PAGE EXCERPT:
=====

The Self-Reliance Deception

When this article came out, I remember thinking how many people would appreciate it for confirming the obvious: self-confidence and incompetence are usually co-occurring:

Yet, we are constantly berated for not having enough 'self-confidence' and how we're supposed to 'feel better' about ourselves.  Really?  Is that what its all about?  All my problems are just because I don't feel good enough about myself?

This study demonstrates what we already know: feeling good about yourself and super-confident is usually an indication of incompetence.  The study found that the incompetent are stuck because they do not have the skills necessary to accurately judge their own performance, nor are they able to judge the work of others.

It seems as though Jesus' words are proved true: judgment is a sticky topic for those are more likely to be condemned.

As much as we should seek not to condemn or criticize others, we should seek to be judged.  Yes, I meant to say that: we should seek out the competent to examine us and make good evaluations.  The trap is this: can I tell who is competent if I am incompetent?

Yes, and no.  What we must do is approach the topic of competence is a gradual manner.  Our first step is to renounce our own sense of competence and the need for self-reliance.  This is the key.  If you do not believe that you must be perfect, but rather you are on a path to perfection that you have not achieved yet, then you can be open to seeing your errors.

We often set our sights on perfection, but Christ did not come preaching 'perfection' as an achievable condition for men.  He came preaching repentance, which means a defeat of incompetence.  There's a difference.  For example, you can clean your house because you like a clean house, then you can also clean your house because you are afraid of dirt and the slightest thought of it drives you crazy.  One is positive, the other is negative, though both result in a clean house.

If you seek perfection because you fear not being perfect, then you are missing the point.  Perfection as established by Jesus is attained through God, which means we repent so that He can fill us with His perfection: we are perfected, but not perfect.  

If we are being perfected, then we will need outside assistance and the ability to admit that we are imperfect and in need of help.  Self-reliance becomes a hindrance, and confidence a dangerous game.

=====

GOAL 1: Could you print the passage of the self-reliance essay between "It seems as" and "I am incompetent?", inclusive?
GOAL 2: In the self-reliance essay, why does the study say the incompetent are stuck? Answer in one to three sentences.

DATASET EXTRACT:
=====

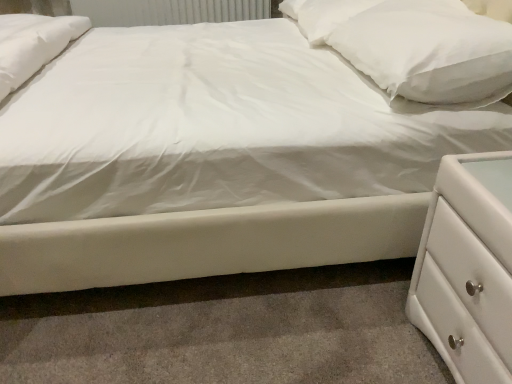
Question: Could you tell me if white textured radiator at upper center is facing white soft pillow at upper right, which ranks as the 2th pillow in front-to-back order?

Choices:
 (A) no
 (B) yes

Answer: (B)

Question: Would you say white soft pillow at upper right, which ranks as the 2th pillow in front-to-back order, is part of white textured radiator at upper center's contents?

Choices:
 (A) no
 (B) yes

Answer: (A)

Question: From the image's perspective, is white textured radiator at upper center on white soft pillow at upper right, which ranks as the 2th pillow in front-to-back order?

Choices:
 (A) no
 (B) yes

Answer: (B)

Question: From a real-world perspective, is white textured radiator at upper center positioned over white soft pillow at upper right, which ranks as the 2th pillow in front-to-back order, based on gravity?

Choices:
 (A) no
 (B) yes

Answer: (A)

Question: Is white textured radiator at upper center not within white soft pillow at upper right, which ranks as the 2th pillow in front-to-back order?

Choices:
 (A) no
 (B) yes

Answer: (B)

Question: In the image, is white textured radiator at upper center positioned in front of or behind white glossy chest of drawers at lower right?

Choices:
 (A) behind
 (B) front

Answer: (A)

Question: Considering the positions of white textured radiator at upper center and white glossy chest of drawers at lower right in the image, is white textured radiator at upper center wider or thinner than white glossy chest of drawers at lower right?

Choices:
 (A) thin
 (B) wide

Answer: (A)

Question: Based on their positions, is white textured radiator at upper center located to the left or right of white glossy chest of drawers at lower right?

Choices:
 (A) left
 (B) right

Answer: (A)

Question: From the image's perspective, is white textured radiator at upper center positioned above or below white glossy chest of drawers at lower right?

Choices:
 (A) above
 (B) below

Answer: (A)

Question: Is white soft pillow at upper right, the 2th pillow when ordered from back to front, to the left or to the right of white soft pillow at upper right, which ranks as the 2th pillow in front-to-back order, in the image?

Choices:
 (A) right
 (B) left

Answer: (A)

Question: Do you think white soft pillow at upper right, the 2th pillow when ordered from back to front, is within white soft pillow at upper right, which ranks as the 2th pillow in front-to-back order, or outside of it?

Choices:
 (A) inside
 (B) outside

Answer: (B)

Question: From the image's perspective, is white soft pillow at upper right, the 2th pillow when ordered from back to front, located above or below white soft pillow at upper right, which ranks as the 2th pillow in front-to-back order?

Choices:
 (A) above
 (B) below

Answer: (B)

Question: Considering the positions of white soft pillow at upper right, the 2th pillow when ordered from back to front, and white soft pillow at upper right, which ranks as the 2th pillow in front-to-back order, in the image, is white soft pillow at upper right, the 2th pillow when ordered from back to front, bigger or smaller than white soft pillow at upper right, which ranks as the 2th pillow in front-to-back order,?

Choices:
 (A) big
 (B) small

Answer: (A)

Question: Is point (334, 14) positioned closer to the camera than point (105, 24)?

Choices:
 (A) closer
 (B) farther

Answer: (A)

Question: Looking at the image, does white soft pillow at upper right, the 1th pillow in the back-to-front sequence, seem bigger or smaller compared to white textured radiator at upper center?

Choices:
 (A) small
 (B) big

Answer: (A)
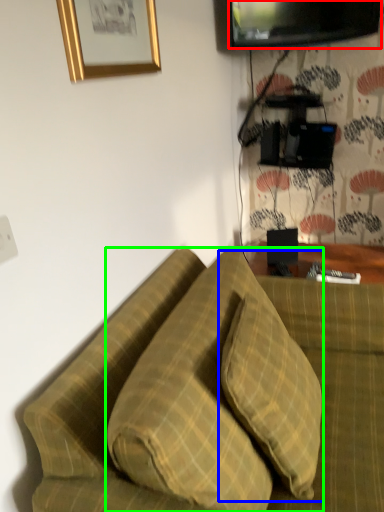
Question: Which object is positioned farthest from television (highlighted by a red box)? Select from pillow (highlighted by a blue box) and pillow (highlighted by a green box).

Choices:
 (A) pillow
 (B) pillow

Answer: (A)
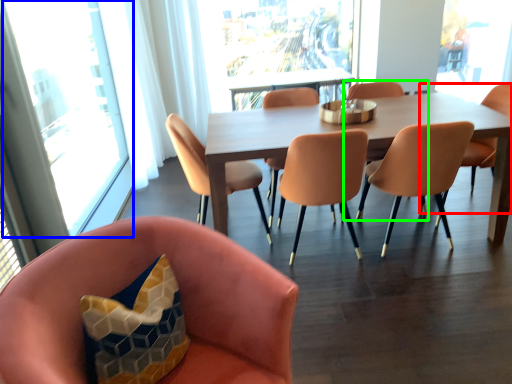
Question: Which is farther away from chair (highlighted by a red box)? window (highlighted by a blue box) or armchair (highlighted by a green box)?

Choices:
 (A) window
 (B) armchair

Answer: (A)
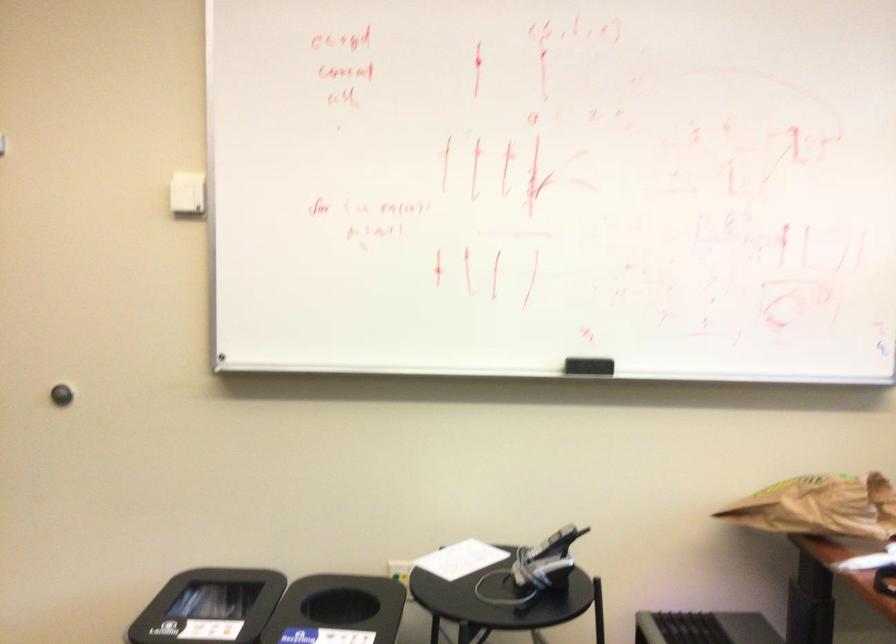
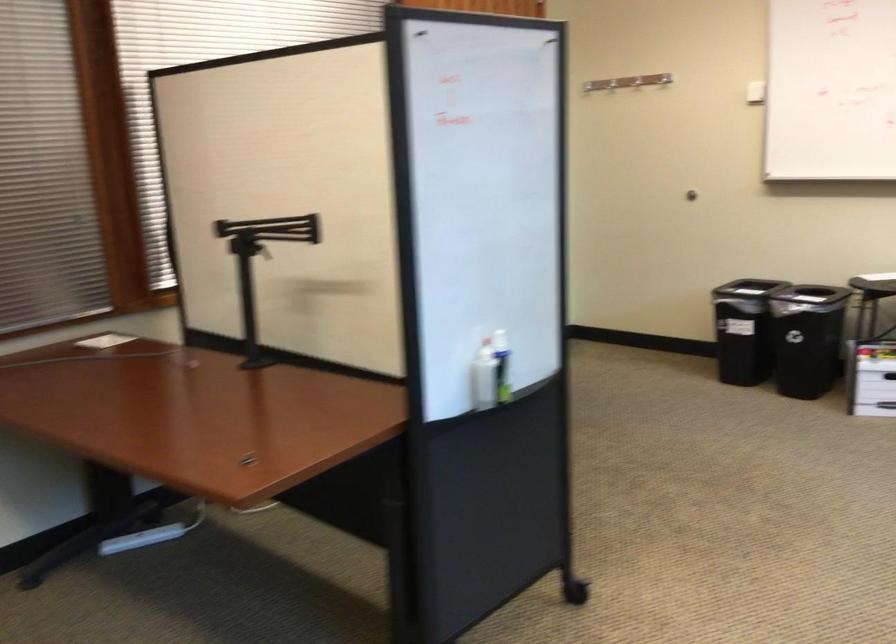
Where in the second image is the point corresponding to [110,156] from the first image?

(636, 82)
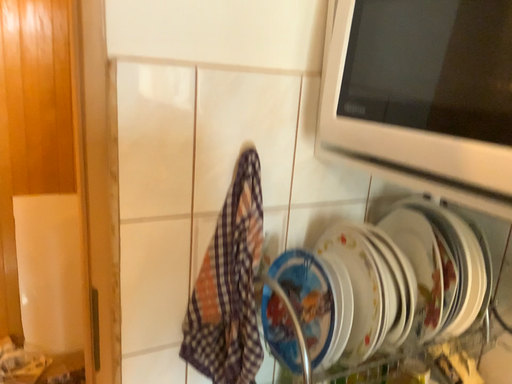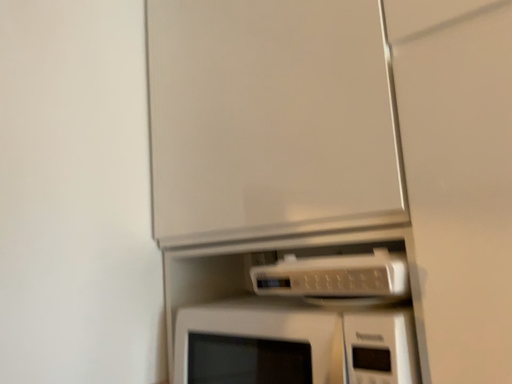
Question: Which way did the camera rotate in the video?

Choices:
 (A) rotated right
 (B) rotated left

Answer: (A)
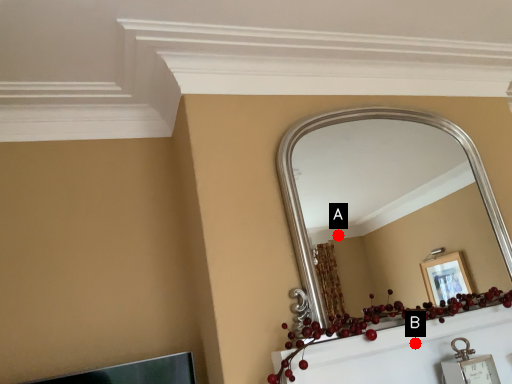
Question: Two points are circled on the image, labeled by A and B beside each circle. Which point is farther from the camera taking this photo?

Choices:
 (A) A is further
 (B) B is further

Answer: (A)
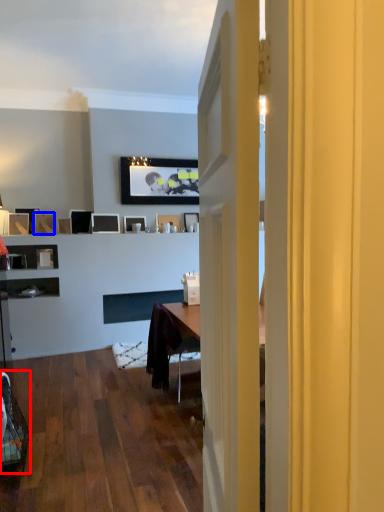
Question: Which object appears farthest to the camera in this image, swivel chair (highlighted by a red box) or picture frame (highlighted by a blue box)?

Choices:
 (A) swivel chair
 (B) picture frame

Answer: (B)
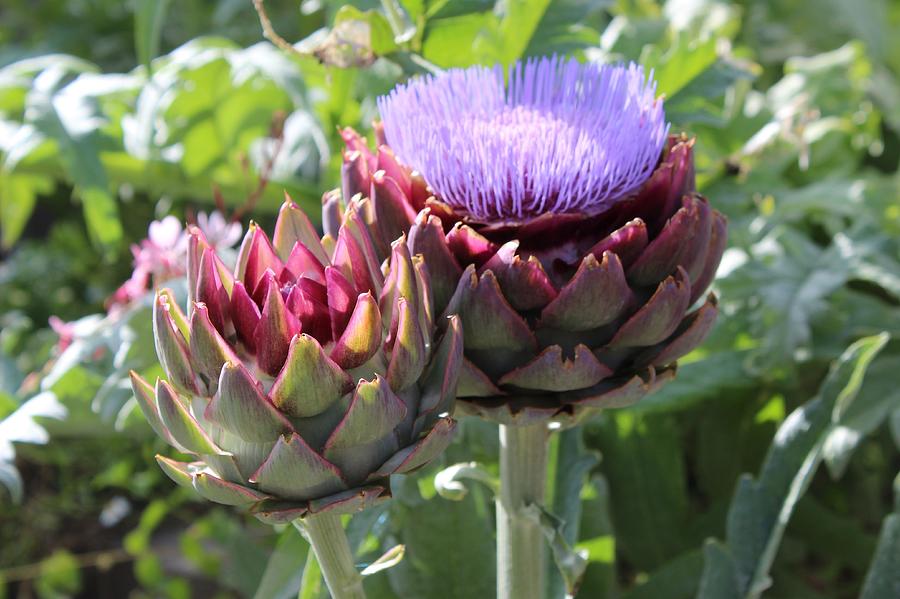
Where is `green pedestals`? green pedestals is located at coordinates coord(250,418).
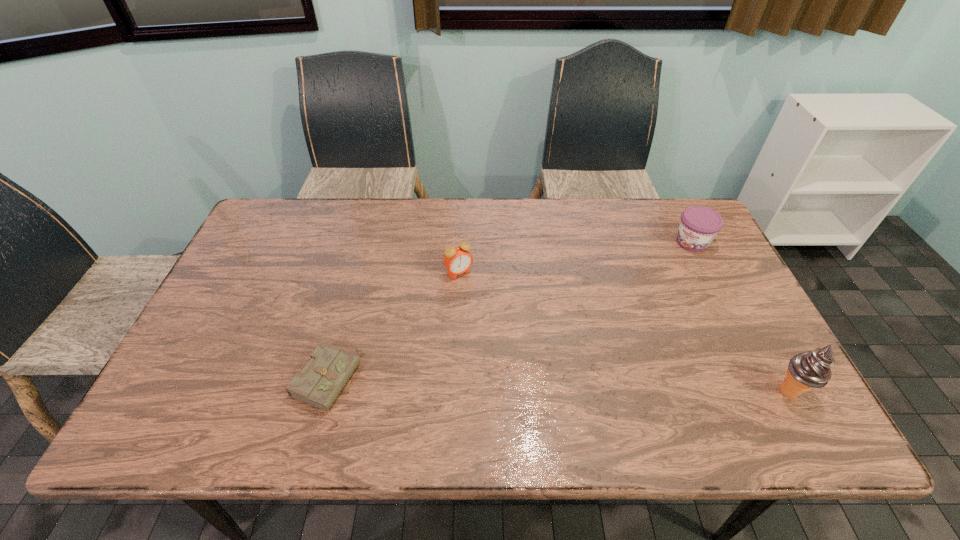
Where is `vacant space on the desktop that is between the diary and the tallest object and is positioned on the face of the third shortest object`? The height and width of the screenshot is (540, 960). vacant space on the desktop that is between the diary and the tallest object and is positioned on the face of the third shortest object is located at coordinates (541, 384).

Where is `vacant space on the desktop that is between the leftmost object and the tallest object and is positioned on the front label of the farthest object`? The height and width of the screenshot is (540, 960). vacant space on the desktop that is between the leftmost object and the tallest object and is positioned on the front label of the farthest object is located at coordinates (564, 385).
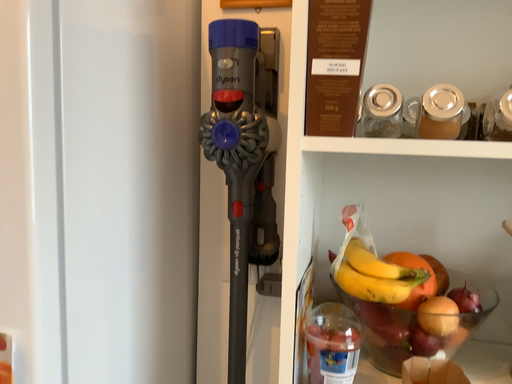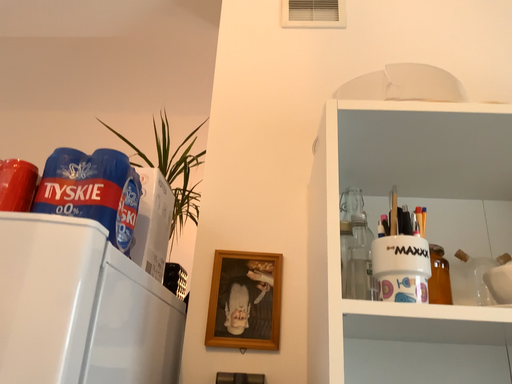
Question: How did the camera likely rotate when shooting the video?

Choices:
 (A) rotated left
 (B) rotated right

Answer: (B)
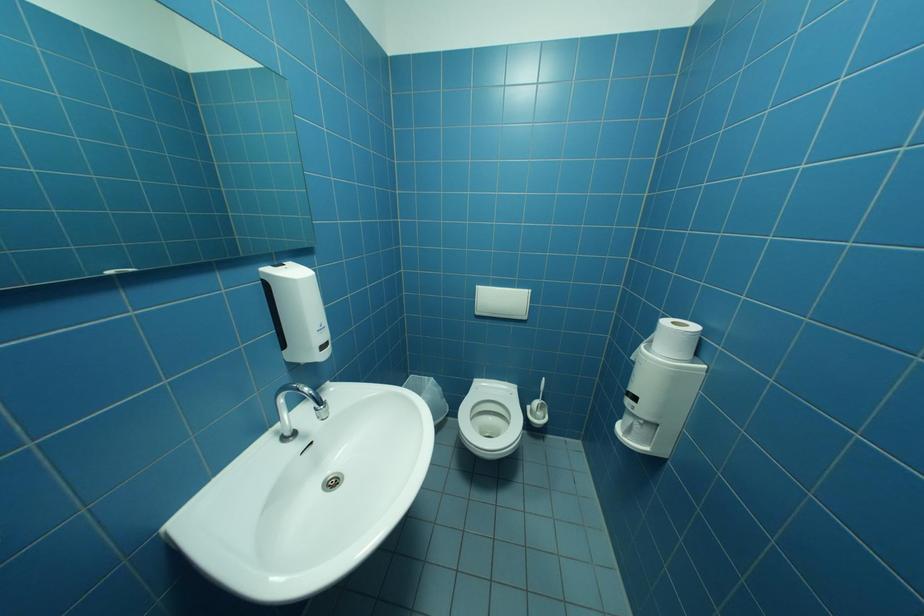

=====

WRITTEN SOLUTION 1:
It seems as though Jesus' words are proved true: judgment is a sticky topic for those are more likely to be condemned.

As much as we should seek not to condemn or criticize others, we should seek to be judged.  Yes, I meant to say that: we should seek out the competent to examine us and make good evaluations.  The trap is this: can I tell who is competent if I am incompetent?

WRITTEN SOLUTION 2: They lack the skills needed to judge their own performance accurately. They also cannot judge the work of others.